Pernod Ricard says its flavoured Beefeater gins are doing a “good recruitment job” for the wider category, especially among younger consumers who are new to gin and looking for something a little less gin-y than the core London Dry product.
“What we do know is people that have been exposed to, or who are aware of, Beefeater Pink Strawberry – and we’ve done this research in a number of markets – are much more favourably disposed then to Beefeater Dry, so we do see that conversion taking place,” Pernod Ricard’s managing director of its Gin Hub, Louise Ryan, said at its results event this morning (27 February).
“How that pans out in the longer term remains to be seen, but certainly to date we are seeing flavoured gin recruiting consumers and then migrating them and trying not just flavoured gin, but also Beefeater London Dry. So it’s doing a good recruitment job for the wider category.”
The Beefeater portfolio, which also includes Blood Orange and Blackberry, grew 12% in the first half of the 2019/2020 financial year
While Pernod Ricard sees a lot more potential growth for Beefeater Pink, which is now in more than 50 markets, the rate of sales of Beefeater Blood Orange is higher than Pink, which bodes well for Pernod Ricard as it gears up to roll the flavour out to more markets during the second half of the year.
“Because of the accessible taste profile, [flavoured gin] is definitely indexing with a slightly younger demographic than the Beefeater heartland,” Ryan said.
“That’s very good for the brand and works well in a market like the UK where we’re dialling up its modernity and making it more relevant. To be building relevance among a younger consumer base is very positive for the future.”
Pernod Ricard rolled out a ready-to-drink Beefeater Dry and Strawberry in a number of markets last month. This is a category Pernod Ricard is looking to expand in, especially with soda, which is becoming increasingly popular as a mixer in markets such as the US and Japan.
Because of the accessible taste profile, [flavoured gin] is definitely indexing with a slightly younger demographic.
Louise Ryan, Pernod Ricard
“Ready-to-drink is definitely an opportunity and you will see a lot more from us on that front,” Ryan added.
“We’re working on something in the background that we think will be perfectly complimented by soda. Innovation is a key driver of growth in spirits in general, but gin in particular, so it’s going to be very important that we continue to be innovative and offer consumers more choice.”

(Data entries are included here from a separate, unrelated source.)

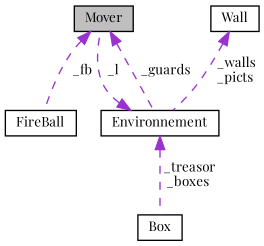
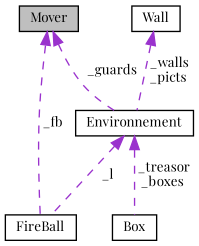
  digraph {
    fontname="Playfair Display"
    node [color=black fillcolor=white fontname="Playfair Display" fontsize=10 shape=record style=filled]
    edge [color=darkorchid3 dir=back fontname="Playfair Display" fontsize=10 labelfontname=Helvetica labelfontsize=10 style=dashed]
    n1 [fillcolor=grey75 fontcolor=black height=0.2 label=Mover width=0.4]
    n2 [height=0.2 label=Environnement width=0.4]
    n3 [height=0.2 label=FireBall width=0.4]
    n4 [height=0.2 label=Box width=0.4]
    n5 [height=0.2 label=Wall width=0.4]
    n1 -> n2 [label=" _guards"]
    n1 -> n3 [label=" _fb"]
-   n2 -> n1 [label=" _l"]
+   n2 -> n3 [label=" _l"]
    n2 -> n4 [label=" _treasor\n_boxes"]
    n5 -> n2 [label=" _walls\n_picts"]
  }
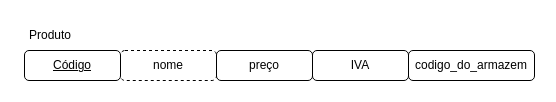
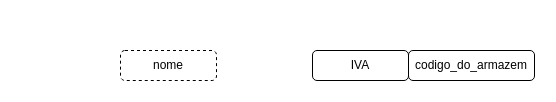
  <mxCell id="0" />
  <mxCell id="1" parent="0" />
  <mxCell id="2" value="nome" style="rounded=1;whiteSpace=wrap;html=1;dashed=1;" vertex="1" parent="1"><mxGeometry x="120" y="50" width="96" height="30" as="geometry" /></mxCell>
- <mxCell id="3" value="preço" style="rounded=1;whiteSpace=wrap;html=1;" vertex="1" parent="1"><mxGeometry x="216" y="50" width="96" height="30" as="geometry" /></mxCell>
  <mxCell id="4" value="IVA" style="rounded=1;whiteSpace=wrap;html=1;" vertex="1" parent="1"><mxGeometry x="312" y="50" width="96" height="30" as="geometry" /></mxCell>
- <mxCell id="5" value="&lt;u&gt;Código&lt;/u&gt;" style="rounded=1;whiteSpace=wrap;html=1;" vertex="1" parent="1"><mxGeometry x="24" y="50" width="96" height="30" as="geometry" /></mxCell>
- <mxCell id="6" value="Produto" style="text;strokeColor=none;align=center;fillColor=none;html=1;verticalAlign=middle;whiteSpace=wrap;rounded=0;" vertex="1" parent="1"><mxGeometry x="20" y="20" width="60" height="30" as="geometry" /></mxCell>
  <mxCell id="7" value="codigo_do_armazem" style="rounded=1;whiteSpace=wrap;html=1;" vertex="1" parent="1"><mxGeometry x="408" y="50" width="126" height="30" as="geometry" /></mxCell>
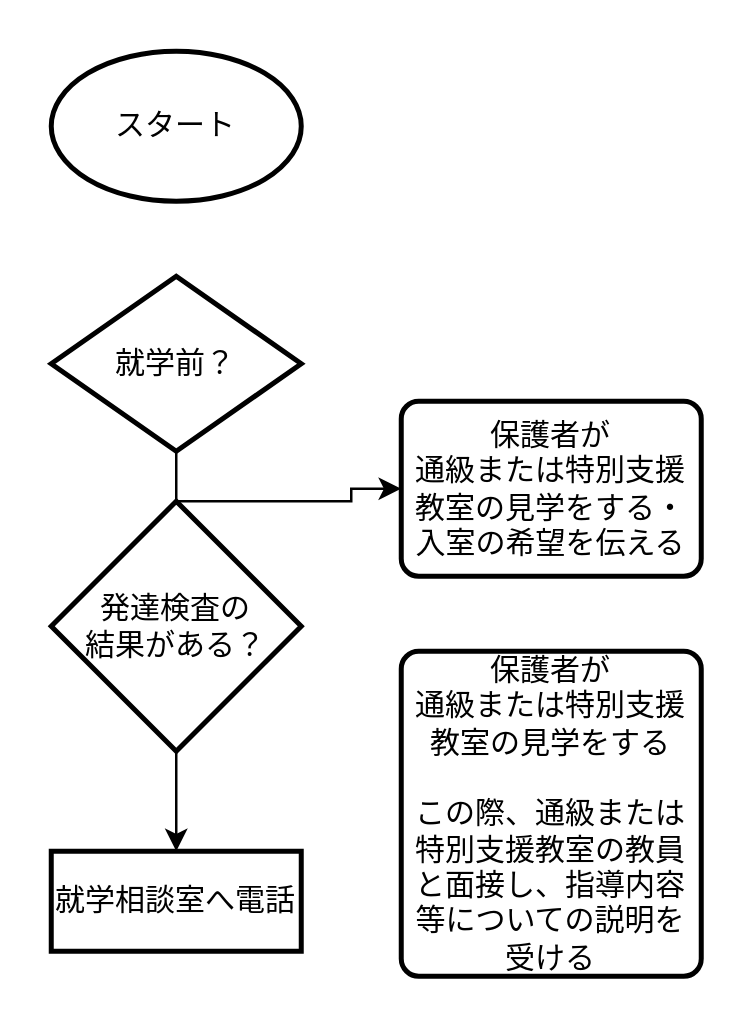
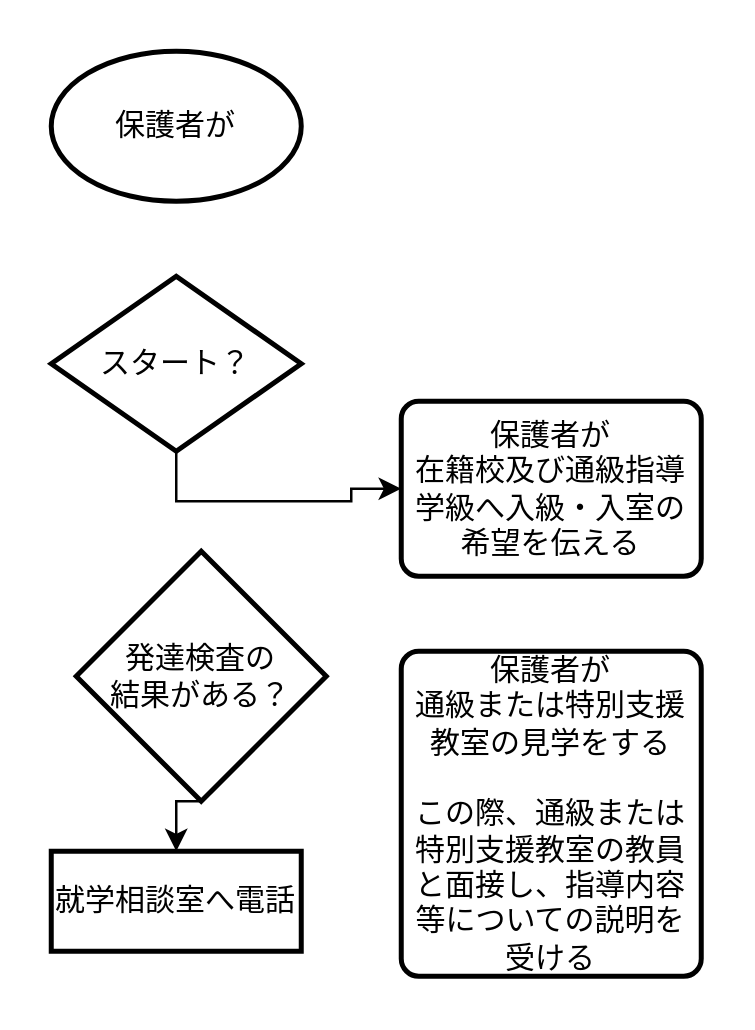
  <mxCell id="0" />
  <mxCell id="1" parent="0" />
- <mxCell id="2" value="スタート" style="strokeWidth=2;html=1;shape=mxgraph.flowchart.start_1;whiteSpace=wrap;" vertex="1" parent="1"><mxGeometry x="20" y="20" width="100" height="60" as="geometry" /></mxCell>
+ <mxCell id="2" value="保護者が" style="strokeWidth=2;html=1;shape=mxgraph.flowchart.start_1;whiteSpace=wrap;" vertex="1" parent="1"><mxGeometry x="20" y="20" width="100" height="60" as="geometry" /></mxCell>
  <mxCell id="3" style="edgeStyle=orthogonalEdgeStyle;rounded=0;orthogonalLoop=1;jettySize=auto;html=1;exitX=0.5;exitY=1;exitDx=0;exitDy=0;exitPerimeter=0;" edge="1" parent="1" source="4" target="8"><mxGeometry relative="1" as="geometry" /></mxCell>
- <mxCell id="4" value="就学前？" style="strokeWidth=2;html=1;shape=mxgraph.flowchart.decision;whiteSpace=wrap;" vertex="1" parent="1"><mxGeometry x="20" y="110" width="100" height="70" as="geometry" /></mxCell>
+ <mxCell id="4" value="スタート？" style="strokeWidth=2;html=1;shape=mxgraph.flowchart.decision;whiteSpace=wrap;" vertex="1" parent="1"><mxGeometry x="20" y="110" width="100" height="70" as="geometry" /></mxCell>
  <mxCell id="5" style="edgeStyle=orthogonalEdgeStyle;rounded=0;orthogonalLoop=1;jettySize=auto;html=1;exitX=0.5;exitY=1;exitDx=0;exitDy=0;exitPerimeter=0;entryX=0.5;entryY=0;entryDx=0;entryDy=0;" edge="1" parent="1" source="6" target="7"><mxGeometry relative="1" as="geometry" /></mxCell>
- <mxCell id="6" value="発達検査の&lt;br&gt;結果がある？" style="strokeWidth=2;html=1;shape=mxgraph.flowchart.decision;whiteSpace=wrap;" vertex="1" parent="1"><mxGeometry x="20" y="200" width="100" height="100" as="geometry" /></mxCell>
+ <mxCell id="6" value="発達検査の&lt;br&gt;結果がある？" style="strokeWidth=2;html=1;shape=mxgraph.flowchart.decision;whiteSpace=wrap;" vertex="1" parent="1"><mxGeometry x="30" y="220" width="100" height="100" as="geometry" /></mxCell>
  <mxCell id="7" value="就学相談室へ電話" style="whiteSpace=wrap;html=1;absoluteArcSize=1;arcSize=14;strokeWidth=2;rounded=0;" vertex="1" parent="1"><mxGeometry x="20" y="340" width="100" height="40" as="geometry" /></mxCell>
- <mxCell id="8" value="保護者が&lt;br&gt;通級または特別支援教室の見学をする・入室の希望を伝える" style="rounded=1;whiteSpace=wrap;html=1;absoluteArcSize=1;arcSize=14;strokeWidth=2;" vertex="1" parent="1"><mxGeometry x="160" y="160" width="120" height="70" as="geometry" /></mxCell>
+ <mxCell id="8" value="保護者が&lt;br&gt;在籍校及び通級指導学級へ入級・入室の希望を伝える" style="rounded=1;whiteSpace=wrap;html=1;absoluteArcSize=1;arcSize=14;strokeWidth=2;" vertex="1" parent="1"><mxGeometry x="160" y="160" width="120" height="70" as="geometry" /></mxCell>
  <mxCell id="9" value="保護者が&lt;br&gt;通級または特別支援教室の見学をする&lt;br&gt;&lt;br&gt;この際、通級または特別支援教室の教員と面接し、指導内容等についての説明を受ける" style="rounded=1;whiteSpace=wrap;html=1;absoluteArcSize=1;arcSize=14;strokeWidth=2;" vertex="1" parent="1"><mxGeometry x="160" y="260" width="120" height="130" as="geometry" /></mxCell>
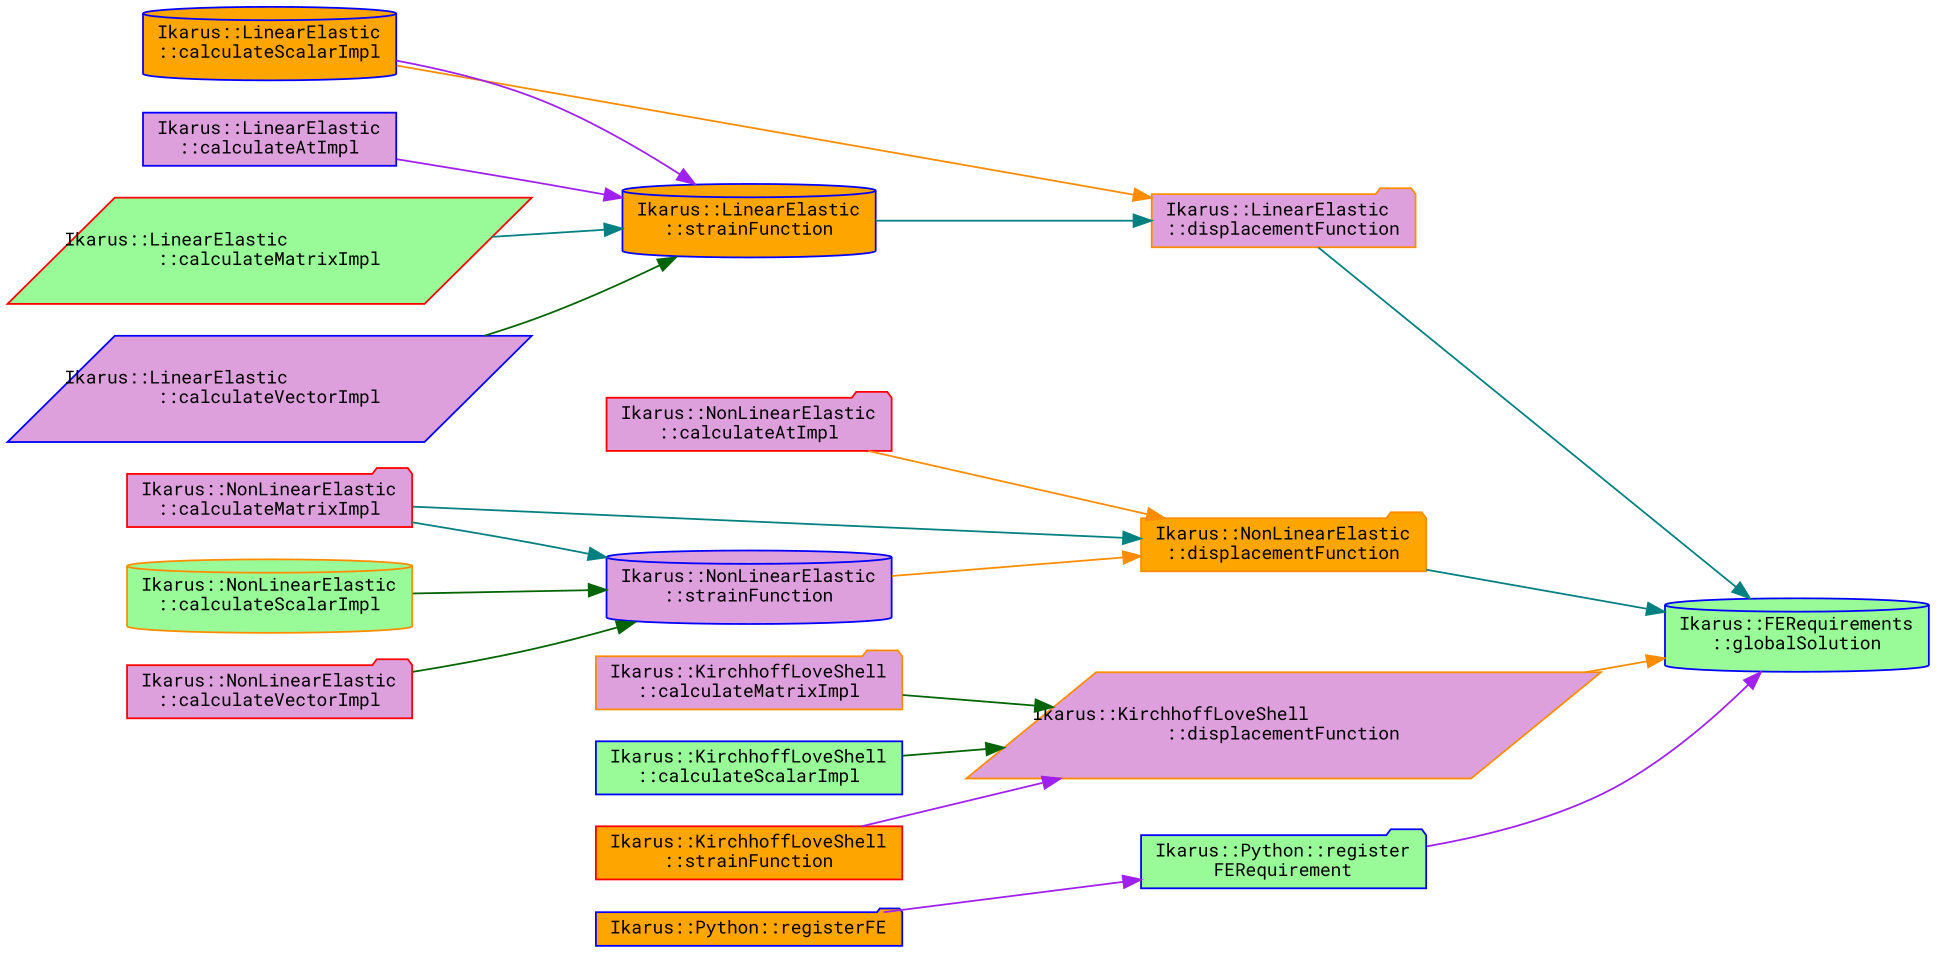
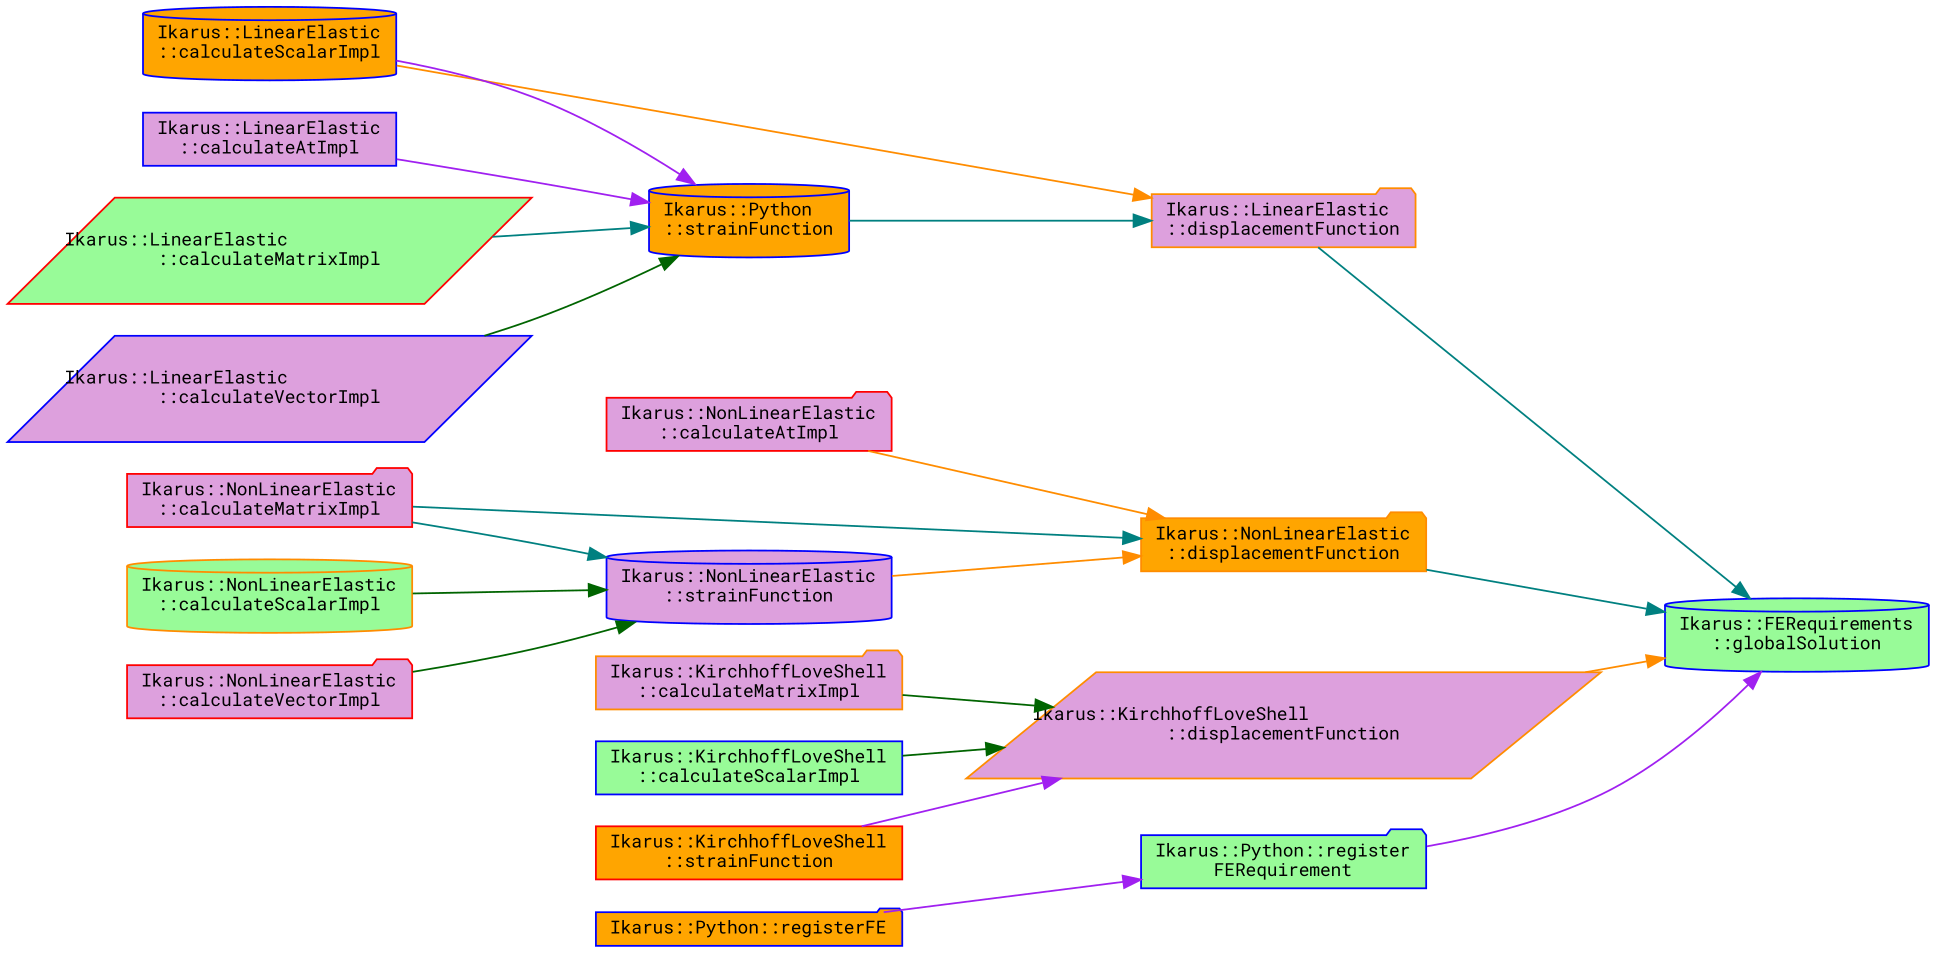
  digraph {
    fontname="Roboto Mono"
    rankdir=RL
    node [color=blue fillcolor=plum fontname="Roboto Mono" fontsize=10 shape=folder style=filled]
    edge [color=teal dir=back fontname="Roboto Mono" fontsize=10 labelfontname=Helvetica labelfontsize=10 style=solid]
    n1 [fillcolor=palegreen fontcolor=black height=0.2 label="Ikarus::FERequirements\l::globalSolution" shape=cylinder width=0.4]
    n2 [color=darkorange height=0.2 label="Ikarus::LinearElastic\l::displacementFunction" width=0.4]
    n3 [color=darkorange fillcolor=orange height=0.2 label="Ikarus::NonLinearElastic\l::displacementFunction" width=0.4]
    n4 [color=darkorange height=0.2 label="Ikarus::KirchhoffLoveShell\l::displacementFunction" shape=parallelogram width=0.4]
    n5 [fillcolor=palegreen height=0.2 label="Ikarus::Python::register\lFERequirement" width=0.4]
    n6 [fillcolor=orange height=0.2 label="Ikarus::LinearElastic\l::calculateScalarImpl" shape=cylinder width=0.4]
-   n7 [fillcolor=orange height=0.2 label="Ikarus::LinearElastic\l::strainFunction" shape=cylinder width=0.4]
+   n7 [fillcolor=orange height=0.2 label="Ikarus::Python\l::strainFunction" shape=cylinder width=0.4]
    n8 [color=red height=0.2 label="Ikarus::NonLinearElastic\l::calculateAtImpl" width=0.4]
    n9 [color=red height=0.2 label="Ikarus::NonLinearElastic\l::calculateMatrixImpl" width=0.4]
    n10 [height=0.2 label="Ikarus::NonLinearElastic\l::strainFunction" shape=cylinder width=0.4]
    n11 [color=darkorange height=0.2 label="Ikarus::KirchhoffLoveShell\l::calculateMatrixImpl" width=0.4]
    n12 [fillcolor=palegreen height=0.2 label="Ikarus::KirchhoffLoveShell\l::calculateScalarImpl" shape=box width=0.4]
    n13 [color=red fillcolor=orange height=0.2 label="Ikarus::KirchhoffLoveShell\l::strainFunction" shape=box width=0.4]
    n14 [fillcolor=orange height=0.2 label="Ikarus::Python::registerFE" width=0.4]
    n15 [height=0.2 label="Ikarus::LinearElastic\l::calculateAtImpl" shape=box width=0.4]
    n16 [color=red fillcolor=palegreen height=0.2 label="Ikarus::LinearElastic\l::calculateMatrixImpl" shape=parallelogram width=0.4]
    n17 [height=0.2 label="Ikarus::LinearElastic\l::calculateVectorImpl" shape=parallelogram width=0.4]
    n18 [color=darkorange fillcolor=palegreen height=0.2 label="Ikarus::NonLinearElastic\l::calculateScalarImpl" shape=cylinder width=0.4]
    n19 [color=red height=0.2 label="Ikarus::NonLinearElastic\l::calculateVectorImpl" width=0.4]
    n1 -> n2
    n1 -> n3
    n1 -> n4 [color=darkorange]
    n1 -> n5 [color=purple]
    n2 -> n6 [color=darkorange]
    n2 -> n7
    n3 -> n8 [color=darkorange]
    n3 -> n9
    n3 -> n10 [color=darkorange]
    n4 -> n11 [color=darkgreen]
    n4 -> n12 [color=darkgreen]
    n4 -> n13 [color=purple]
    n5 -> n14 [color=purple]
    n7 -> n6 [color=purple]
    n7 -> n15 [color=purple]
    n7 -> n16
    n7 -> n17 [color=darkgreen]
    n10 -> n9
    n10 -> n18 [color=darkgreen]
    n10 -> n19 [color=darkgreen]
  }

Pernod Ricard’s overall portfolio, which includes Absolut, Jameson and Monkey 47, reported a 5.6% year on year increase in sales during the first half of the 2019/2020 financial year, closing in on €5.5bn (£4.7bn)
The business continues to pledge ambitious sustainability plans. By 2022 Pernod Ricard hopes to operate the first carbon neutral distillery, have all of its packaging made from sustainably sourced materials and have 100% eco-friendly point-of-sale ranges.
It claims to have reduced its greenhouse gases and carbon emissions by a third over the last decade and says it will reduce these by a further 20% by 2032.
However, Pernod Ricard is finding it much harder to close the sustainability loop. CEO Alexandre Ricard says this is something they are working on and would like to improve, but the supply chain, route to market and route to the consumer are “quite different”, and therefore it is not an easy job.